So, we get to the beginning of our Civil War – Washington was in as much confusion then as now, in 1941 – but there was a Patriot in the White House. Lee’s army was just across the mile wide Potomac, in Virginia. The Northern Army, mostly, had come to W. to save the city and I stared daily at the troops, officers, cannon and at the killing upon the streets, of many distempered horses. The streets were all unpaved and muddy, except between the double car tracks, in all parts of W., which were cobble stoned – in fact there were no paved streets – that I remember until U. S. Grant’s inauguration, when Penna. Ave. was paved, from Capitol to White House, with pine blocks, laid upon boards, which lasted until they floated away – Cement and bitulithic were practically unknown.

I grew up or down in South Washington – It was then known as the “Island[”] – V-shaped by the Potomac on one side – Eastern Branch of same, upon the other and a canal, upon the N. and S.E. sides entirely separating it from Northern & Eastern W.

This canal began at Harper’s Ferry, ran to Georgetown parallel, all the way, with the Potomac – At G. there were flour & meal mills. The canal kept on going – crossed down back of the Executive Mansion and from 15th street to the Botanical Gardens it paralleled Penna. Ave. one block South, thence south east to empty into the Eastern Branch.

This canal has been filled in but not before its great attraction nearly got me. Skating upon its ice one day, an air hole suddenly engulfed me and when they pulled me out I was a stiff mass of mud and ice[.]

Not long after this, while under a bridge my boy friends shoved me into deep water, knowing that I couldn’t swim – that and the next act were cruel acts.

I was growing up and trying to impress females. Sunday School time was the most impersive [impressive] place, so one Sunday, dressed in a white duck suit, I lined up at the curb with a muddy pool behind me – Something suggestive must have been seen in that duck suit because the boys ganged up on me and over I went into the mud — Did I put up a fight – no. I ran 8 blocks to the river[,] jumped in with all that finery and walked home and sneaked into other clothing –

I have to omit some other escapades, such as taking the School Trustee’s horse for a ride, so, at 17 I landed 3 or 4 jobs, finally stuck to telegraphy and in 1875, at 20½, came to Texas but my vicissitudes don’t end yet this “I” story must end, as I am 86⁷⁄₁₂ths and sleepy.

T. W. M.

There is a PDF of the letter available which includes the cover letter and envelope.

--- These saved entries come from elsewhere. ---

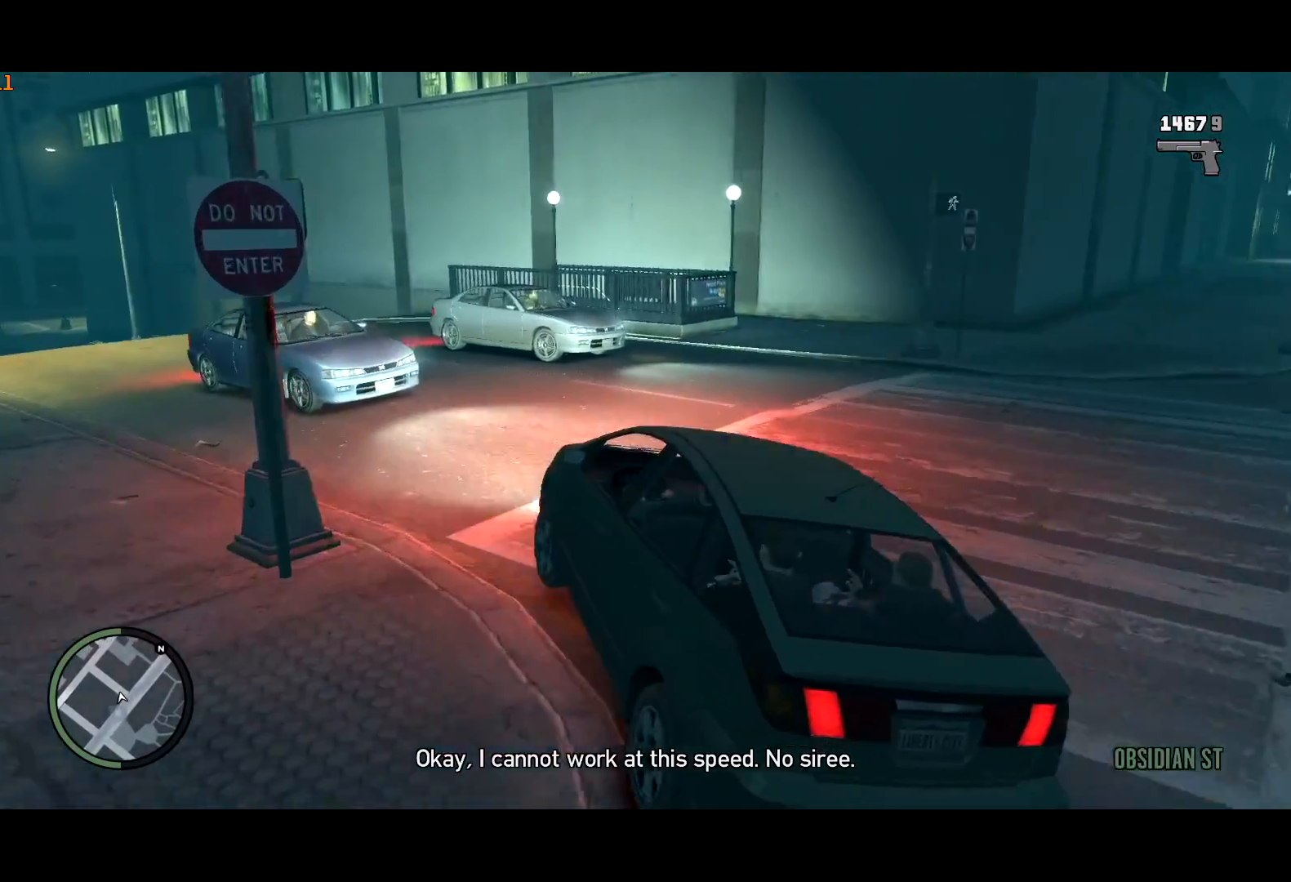
{"keys": ["a", "w"], "mouse": [], "events": [[17, "w", "up"], [67, "a", "up"], [67, "w", "down"], [133, "a", "down"], [200, "a", "up"], [200, "w", "up"], [250, "w", "down"], [383, "a", "down"]]}
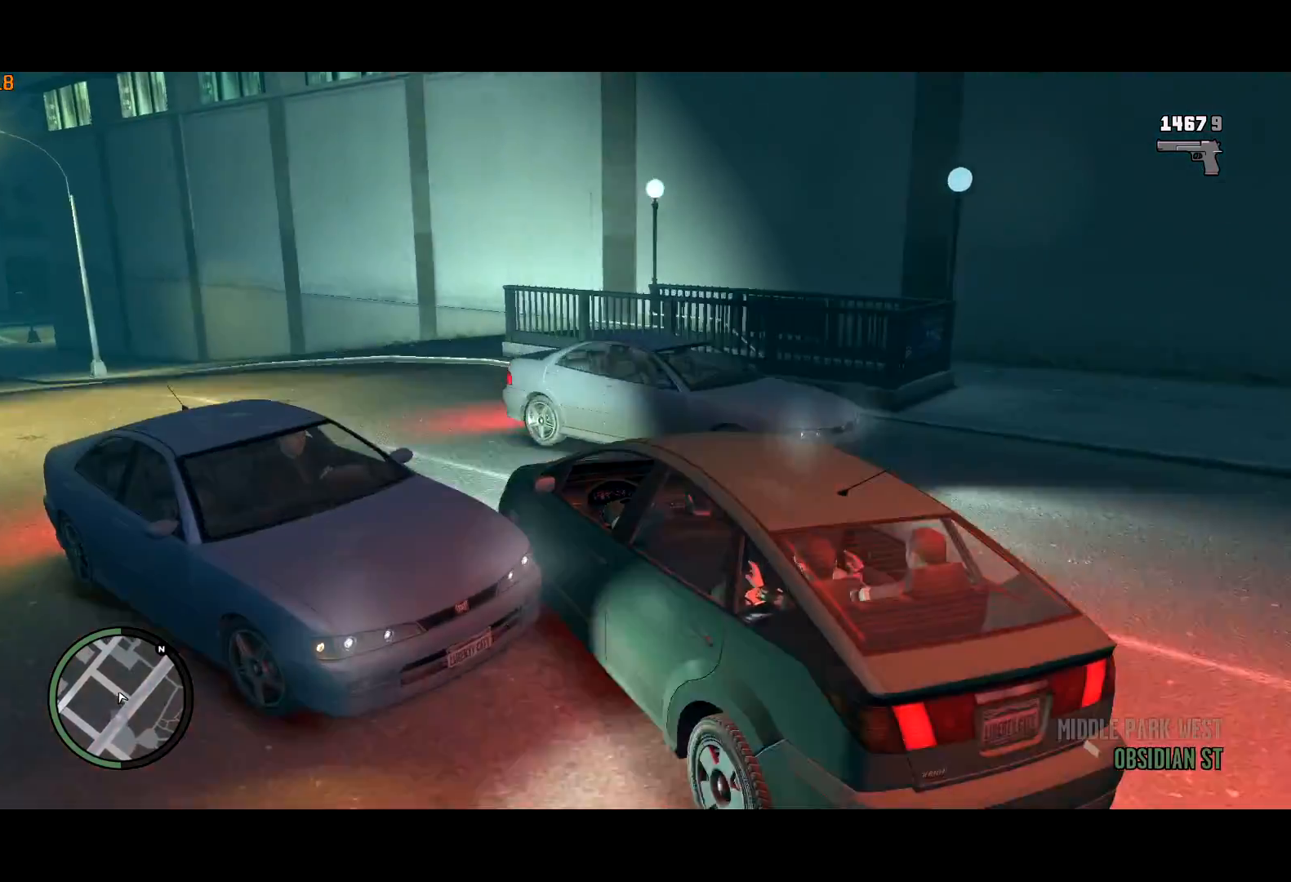
{"keys": ["a", "w"], "mouse": [], "events": [[400, "a", "up"], [450, "a", "down"]]}
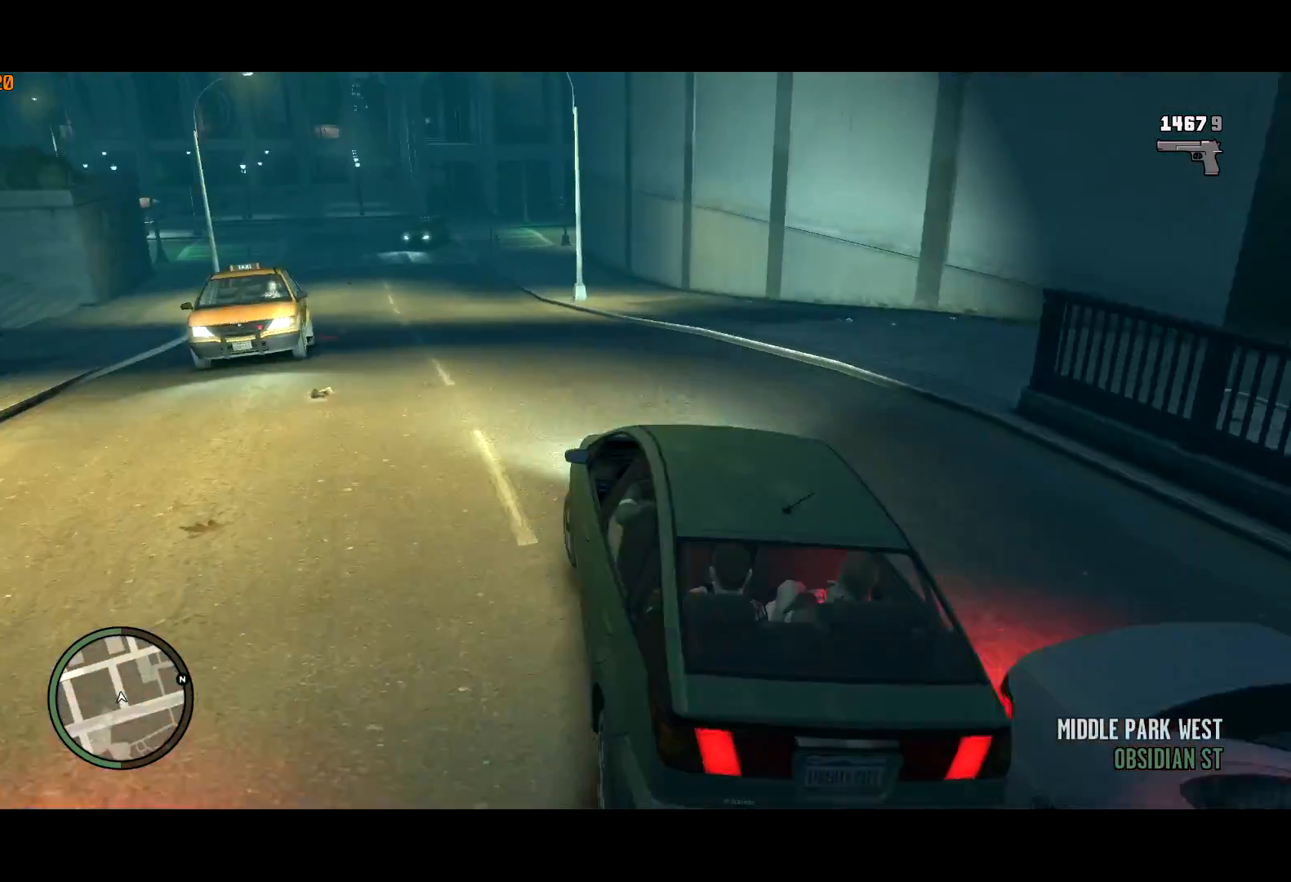
{"keys": ["w"], "mouse": [], "events": [[417, "a", "up"]]}
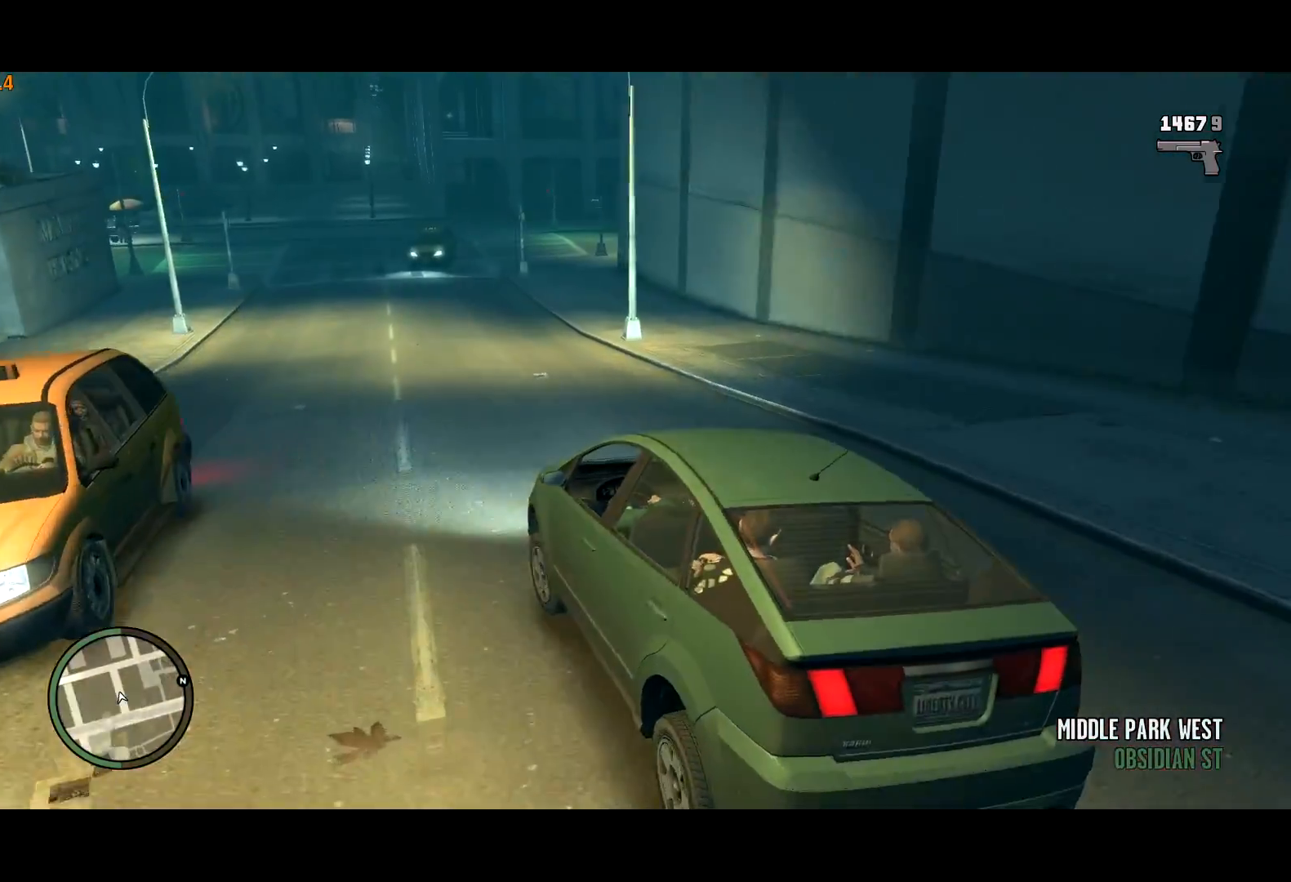
{"keys": ["d", "w"], "mouse": [], "events": [[483, "d", "down"]]}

“My Uncle’s Maryland farm.” In a chronicle that makes no mention of any of TW’s immediate family, who was this off-stage uncle? On TW's mother’s side there was no family, or none that I know of. On his father’s side TW had three aunts. The oldest was Mary Ann. Her first husband, Mr. Hinton, was long dead by 1858, the purported year of the mule incident. Mary Ann’s second husband, Mr. Gunnell, has no connection with Maryland that I know, but came from Virginia, and his family is always associated in that direction. TW’s middle aunt was Margaret, who was not married at the time, nor for some years more. Last there was the youngest aunt, Violet. Her first husband, Mr. Williams, in 1858 was recently deceased. He might have had some property in Maryland since Violet held a sale of his slaves in December of 1858 at Hughesville in Charles County. Violet did marry for the second time in October of 1859 to Mr. Abell, who was without question a Maryland farmer. The Abell property was located at Scotch Neck near Hollywood, in St. Mary’s County. That’s almost sixty miles from Washington—long for a buggy ride. Perhaps TW simply made a mistake, and the mule incident took place when he was four or five years old rather than when he was only three. Of course there is, as ever, the great likelihood that there are persons and places that I simply don’t know about yet.

I do know that TW’s brother George died, according to the papers, at Vineyard Farm, located in Charles County, Maryland. If that’s the same farm as the one with the stalls of big mules it must have seemed like a place of doom.

Sunday, March 2, 2014

End of the family in DC

What became of the Milburn household after Thomas William Milburn set off for Texas? His father, Mr. Thomas Milburn the carpenter, had died in 1872. TW's little sister Eva, the youngest of the children, had died in 1874 when just a schoolgirl. And the rest of them?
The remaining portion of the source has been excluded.